Apple Core Storage and its data organization principles. Possible challenges in data recovery
Apple has long had very little to offer when it came to storage flexibility, especially for average Mac users, who lack technical expertise or are simply reluctant to pore over complex RAID concepts in order to be able to benefit from the AppleRAID technology. The introduction of Core Storage in 2011, although almost went unnoticed by the general public, lead the way to some important storage management features, whose implementation became possible only owing to this technology. Yet, along with the considerable benefits it brought to Macintosh computers, Core Storage has some disadvantages with regard to the safety of the stored data and chances for its recovery.
Apple Core Storage basics
First appeared in macOS 10.7 Lion, Core Storage has been one of the key components of Mac’s data management system up to macOS 10.13 High Sierra. In essence, it is Apple’s proprietary implementation of a logical volume manager – just like Linux LVM, it acts as a layer of virtualization between the partition scheme applied to the physical storage and the file systems its volumes are formatted with.

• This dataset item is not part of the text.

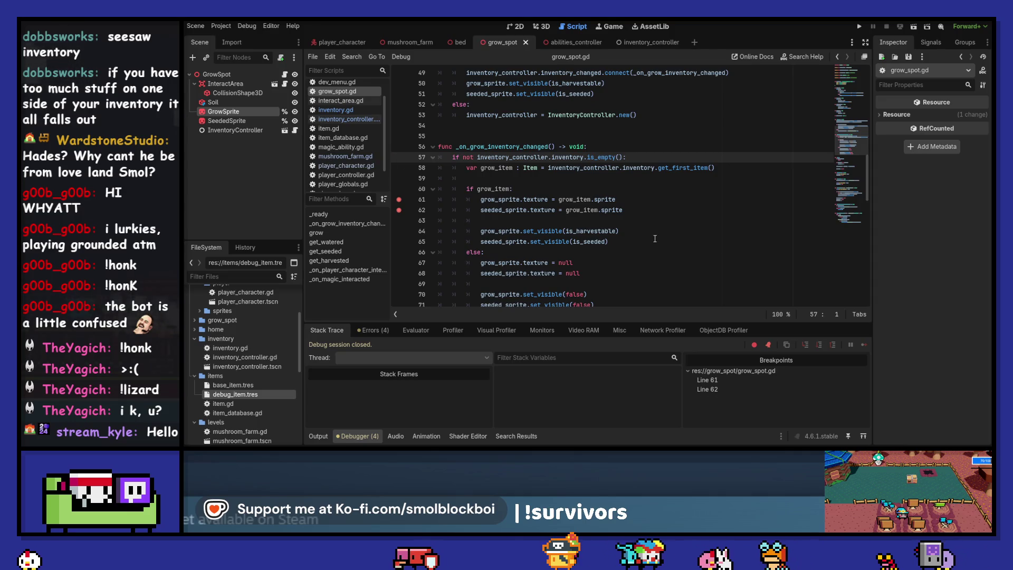
left_click_drag(643, 157, 645, 151)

The basic model implies that a partition scheme gives some logical parameters to the physical disk and establishes certain fixed boundaries between the “regions” on it (called partitions) so that the OS could manage information on each of the regions independently and present them to the user as separate logical disks. After that, a file system can be written to each of the partitions whose structures define the way data chunks are actually organized on it.
In contrast, a logical volume manager enables far more flexible relationship between disks and volumes than the one offered by conventional partition schemes: partitions can be dynamically allocated by the system while a single volume can span more than one physical storage device.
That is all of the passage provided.